China Convicts Prominent Lawyer Pu Zhiqiang of Speech Violations While Nominated for Columbia 2016 Global Freedom of Expression Award

A court in Beijing convicted Pu Zhiqiang, one of China’s foremost human rights lawyers, of crimes early on December 22, 2015 because of comments he posted online. The court sentenced Pu to three years in prison, but, according to the BBC, said that the sentence would be suspended.

The charges against the lawyer essentially equate the exercise of freedom of expression with criminal activity. Ironically, Pu frequently appeared in court on behalf of clients to advocate for freedom of expression and freedom of information.

The Chinese government claims that Pu, in seven Twitter-like posts on Weibo “created disturbances” or “provoked ethnic relations” in his criticism of the Chinese rulers or political conditions, according to Human Rights Watch, which lambasted the charges against Pu.

Last month, an international working group of individuals nominated Pu Zhiqiang for the 2016 Global Freedom of Expression Award at Columbia University in New York. The international working group is comprised of more than a dozen writers, activists, scholars, legal observers and concerned citizens living in four countries.

Pu is known for his tenacious defense of writers, publishers, artists and activists in China whose commentary has made them targets of the government. Among his most famous clients is the artist Ai Weiwei.

Pu served as defense attorney in 2004 to Chen Guidi and Wu Chuntao, authors of a book, An Investigation of Chinese Peasants, about cases of excessive taxation by local Communist Party officials. The couple was charged with libel. Unusually, the trial judge decided not to issue a verdict. Washington Post reporter Philip P. Pan wrote about the case in his 2009 book Out of Mao’s Shadow: The Struggle for the Soul of a New China, describing how Pu’s masterful arguments for his clients completely shifted the focus in the courtroom to government misdeeds.

In another 2004 case, Pu successfully defended China Reform magazine from a real estate developer who accused the publication of libel. The Chinese court determined that journalists cannot be held liable legally as long as they base their stories on information obtained from reasonably reliable sources.

Pu received a bachelor’s degree in history from Nankai University in 1986, and LL.M. degree from China University of Political Science and Law in 1991. He joined the pro-democracy movement in 1989, and, as he wrote in an article for the New York Review of Books, would return each year to Tiananmen Square to commemorate the June 4th massacre.

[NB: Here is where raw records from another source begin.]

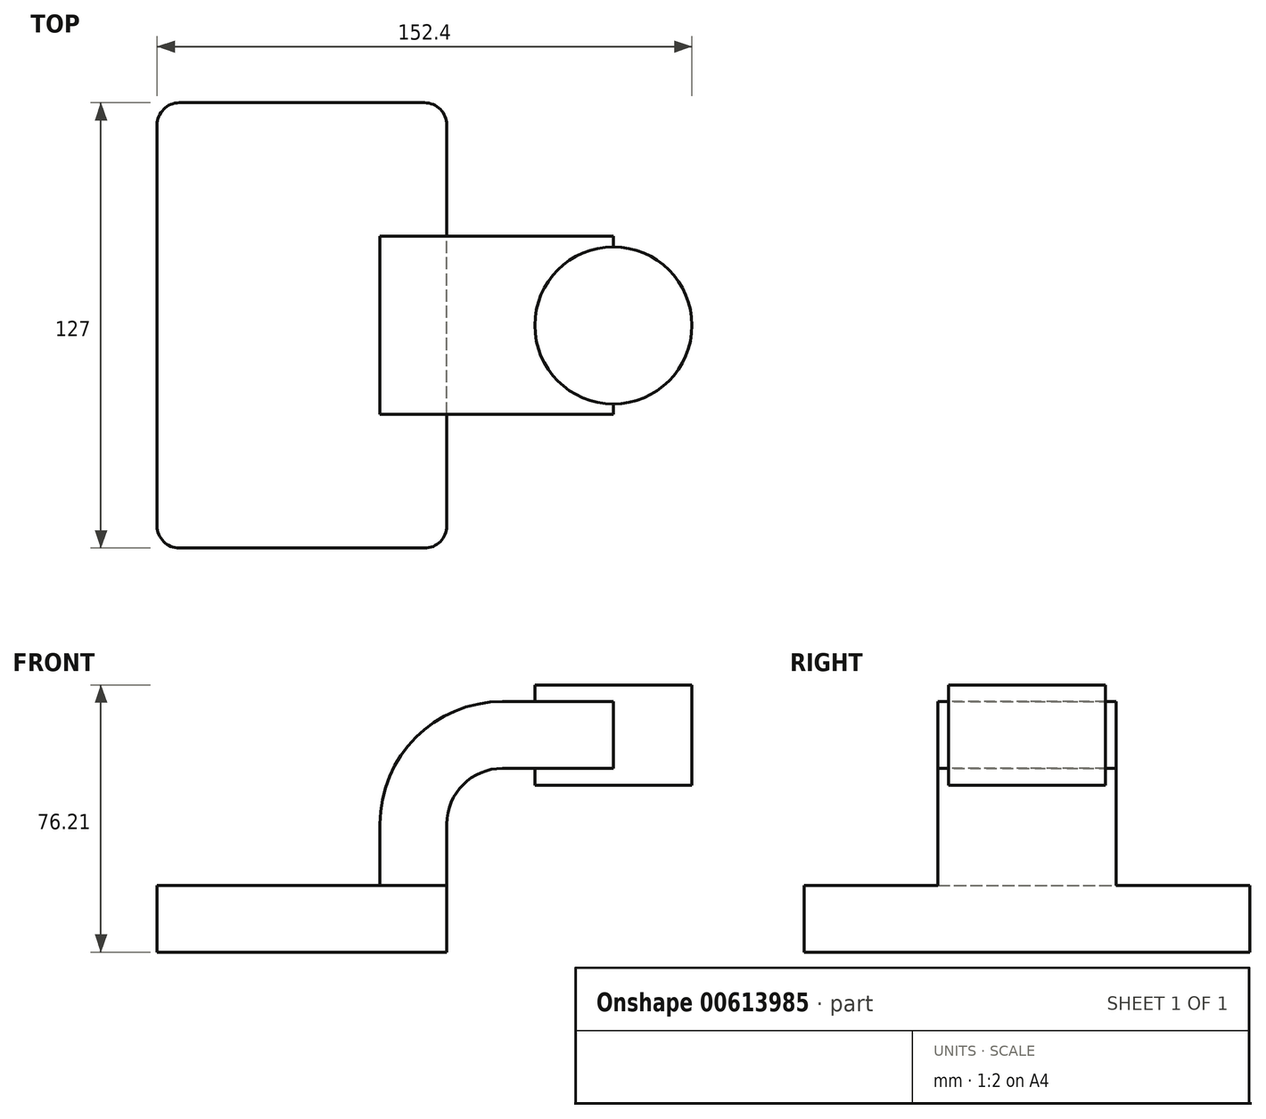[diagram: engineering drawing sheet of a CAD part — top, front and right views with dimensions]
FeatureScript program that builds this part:
annotation { "Feature Type Name" : "Feature", "Feature Type Description" : "" }
export const myFeature = defineFeature(function(context is Context, id is Id, definition is map)
    precondition{}
    {
        {
            var Q0;
            Q0=qCreatedBy(makeId("Front.planeOp"),FACE);
            var sketch = newSketch(context, id + "F0", { "sketchPlane" : qUnion([Q0])});
            skLineSegment(sketch, "E0.bottom", {"start": v(-41.28, -9.52) * mm, "end": v(41.28, -9.52) * mm});
            skLineSegment(sketch, "E0.top", {"start": v(-41.28, 9.53) * mm, "end": v(41.28, 9.53) * mm});
            skLineSegment(sketch, "E0.left", {"start": v(-41.27, -9.52) * mm, "end": v(-41.28, 9.53) * mm});
            skLineSegment(sketch, "E0.right", {"start": v(41.28, -9.52) * mm, "end": v(41.28, 9.53) * mm});
            skPoint(sketch, "E0.middle", {"position": v(0, 0) * mm});
            skLineSegment(sketch, "E1.bottom", {"start": v(60.32, 38.1) * mm, "end": v(111.12, 38.1) * mm});
            skLineSegment(sketch, "E1.top", {"start": v(60.32, 66.67) * mm, "end": v(111.12, 66.67) * mm});
            skLineSegment(sketch, "E1.left", {"start": v(60.32, 38.1) * mm, "end": v(60.32, 66.67) * mm});
            skLineSegment(sketch, "E1.right", {"start": v(111.12, 38.1) * mm, "end": v(111.12, 66.67) * mm});
            skPoint(sketch, "E1.middle", {"position": v(85.72, 52.39) * mm});
            skLineSegment(sketch, "E2", {"start": v(41.27, 9.53) * mm, "end": v(41.27, 27) * mm});
            skArc(sketch, "E3", {"start": v(41.27, 27) * mm, "mid": v(45.92, 38.23) * mm, "end": v(57.15, 42.88) * mm});
            skLineSegment(sketch, "E4", {"start": v(57.15, 42.88) * mm, "end": v(88.74, 42.88) * mm});
            skArc(sketch, "E5.0", {"start": v(22.22, 27) * mm, "mid": v(32.45, 51.7) * mm, "end": v(57.15, 61.93) * mm});
            skLineSegment(sketch, "E5.1", {"start": v(22.22, 9.53) * mm, "end": v(22.22, 27) * mm});
            skLineSegment(sketch, "E6.0", {"start": v(57.15, 61.93) * mm, "end": v(88.74, 61.93) * mm});
            skLineSegment(sketch, "E7", {"start": v(88.74, 42.88) * mm, "end": v(88.74, 61.93) * mm});
            skFitSpline(sketch, "E8", {"points": [v(-41.28, 9.53) * mm, v(57.15, 61.93) * mm], "startDerivative": vector(2.35, 60.88) * mm, "endDerivative": vector(125.28, -0.45) * mm});
            skLineSegment(sketch, "E9", {"start": v(88.74, 61.93) * mm, "end": v(88.74, 66.67) * mm});
            skLineSegment(sketch, "E10", {"start": v(88.74, 42.88) * mm, "end": v(88.74, 38.1) * mm});
            skSolve(sketch);
        }
        {
            var Q0;
            Q0=makeQuery(id+"F0.imprint","IMPRINT",FACE,{"disambiguationData":[TD([[makeQuery(id+"F0.imprint","IMPRINT",EDGE,{"derivedFrom":sQuery(id+"F0.wireOp",EDGE,"E0.bottom")}),1.0]])]});
            extrude(context, id + "F1", {"entities" : qUnion([Q0]), "endBound" : BoundingType.SYMMETRIC, "depth" : 127 * mm, "offsetDistance" : 25.4 * mm});
        }
        {
            var Q0;
            {var subQ0=sQuery(id+"F0.wireOp",EDGE,"E2");Q0=makeQuery(id+"F0.imprint","IMPRINT",FACE,{"disambiguationData":[TD([[makeQuery(id+"F0.imprint","IMPRINT",EDGE,{"derivedFrom":subQ0}),1.0]])]});}
            extrude(context, id + "F2", {"entities" : qUnion([Q0]), "operationType" : NewBodyOperationType.ADD, "endBound" : BoundingType.SYMMETRIC, "depth" : 50.8 * mm, "offsetDistance" : 25.4 * mm});
        }
        {
            var Q0;
            Q0=makeQuery(id+"F0.imprint","IMPRINT",FACE,{"disambiguationData":[TD([[makeQuery(id+"F0.imprint","IMPRINT",EDGE,{"derivedFrom":sQuery(id+"F0.wireOp",EDGE,"E5.0")}),1.0]])]});
            extrude(context, id + "F3", {"entities" : qUnion([Q0]), "operationType" : NewBodyOperationType.ADD, "endBound" : BoundingType.SYMMETRIC, "depth" : 15.88 * mm, "offsetDistance" : 25.4 * mm});
        }
        {
            var Q0;
            {var subQ5=sQuery(id+"F0.wireOp",EDGE,"E7");Q0=makeQuery(id+"F0.imprint","IMPRINT",FACE,{"disambiguationData":[TD([[makeQuery(id+"F0.imprint","IMPRINT",EDGE,{"derivedFrom":subQ5}),1.0]])]});}
            extrude(context, id + "F4", {"entities" : qUnion([Q0]), "operationType" : NewBodyOperationType.ADD, "endBound" : BoundingType.SYMMETRIC, "depth" : 50.8 * mm, "offsetDistance" : 25.4 * mm});
        }
        {
            var Q0;
            {var subQ0=sQuery(id+"F0.wireOp",EDGE,"E1.right");Q0=makeQuery(id+"F0.imprint","IMPRINT",FACE,{"disambiguationData":[TD([[makeQuery(id+"F0.imprint","IMPRINT",EDGE,{"derivedFrom":subQ0}),1.0]])]});}
            var Q1;
            Q1=sQuery(id+"F0.wireOp",EDGE,"E7");
            revolve(context, id + "F5", {"operationType" : NewBodyOperationType.ADD, "entities" : qUnion([Q0]), "axis" : qUnion([Q1]), "revolveType" : RevolveType.FULL});
        }
        {
            var Q0;
            Q0=makeQuery(id+"F1.opExtrude","CAP_EDGE",EDGE,{"disambiguationData":[OSD([sQuery(id+"F0.wireOp",EDGE,"E0.left")])],"isStart":false});
            var Q1;
            Q1=makeQuery(id+"F1.opExtrude","CAP_EDGE",EDGE,{"disambiguationData":[OSD([sQuery(id+"F0.wireOp",EDGE,"E0.right")])],"isStart":false});
            var Q2;
            Q2=makeQuery(id+"F1.opExtrude","CAP_EDGE",EDGE,{"disambiguationData":[OSD([sQuery(id+"F0.wireOp",EDGE,"E0.right")])],"isStart":true});
            var Q3;
            Q3=makeQuery(id+"F1.opExtrude","CAP_EDGE",EDGE,{"disambiguationData":[OSD([sQuery(id+"F0.wireOp",EDGE,"E0.left")])],"isStart":true});
            fillet(context, id + "F6", {"entities" : qUnion([Q0, Q1, Q2, Q3]), "radius" : 6.35 * mm, "tangentPropagation" : true, "allowEdgeOverflow" : false});
        }
    });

The working group that nominated Pu for the Columbia Global Freedom of Expression Award includes Liao Yiwu, writer and former political prisoner; Jim Glanzer, Manager, Bruder Capital in New York City and Columbia MBA graduate; Han Lianchao, Vice President, Initiatives for China; Andrew Nathan, Columbia University Professor of Political Science; Yang Jianli, President, Initiatives for China; Rose Tang, author and Tiananmen Massacre survivor; Tienchi Martin Liao, former president Independent Chinese PEN; Wang Tiancheng, former lecturer Peking University Law School and a Pu client; Chu Hailan, translator and democracy activist; Liu Wei, human rights law activist in China; Herbert Wiesner, author and former German PEN Centre Secretary General; Liu Nianchun, poet and democracy activist and former political prisoner. (Full disclosure: I am one of the signatories, as well.) Other nominators on the working group are anonymous for reasons related to geography or political sensitivity.

Journalists attempting to cover Pu’s trial on December 14, 2015 reported that they were pushed away by guards and plainclothes officers. Pu was detained in May 2014after attending a meeting about the 25th anniversary of the Tiananmen Square protests and massacre in 1989, a topic that is censored in China. He has been held in custody for 19 months, despite diabetes and other adverse health conditions. Pu’s entire trial lasted three hours.

In 2009, China waited until December 25, a quiet day for Western media, to announce an especially harsh 11-year sentence for Liu Xiaobo, the well-known freedom of speech advocate in China, former president of Independent Chinese PEN and a leading drafter of the democracy manifesto, Charter 08. Liu won the Nobel Peace Prize one year later for his peaceful pursuit of human rights in China, but is still held incommunicado in a Chinese prison. His spouse, Liu Xia, has been held in isolated house detention ever since.

This is the second year of the Columbia Global Freedom of Expression Award. Last year’s winners were announced in March. (The awards went to Media Legal Defence Initiative for its work in Burkina Faso, the Constitutional Court of Zimbabwe for striking down the offence of criminal defamation, and the Constitutional Court of Turkey for lifting bans on Twitter and YouTube.)

Columbia Global Freedom of Expression was launched in 2014 “to advance understanding of the international and national norms and institutes that best protect the free flow of information and expression in an interconnected global community,” according to its website. Dr. Agnès Callamard, a human rights expert and former director of the organization ARTICLE 19, is executive director.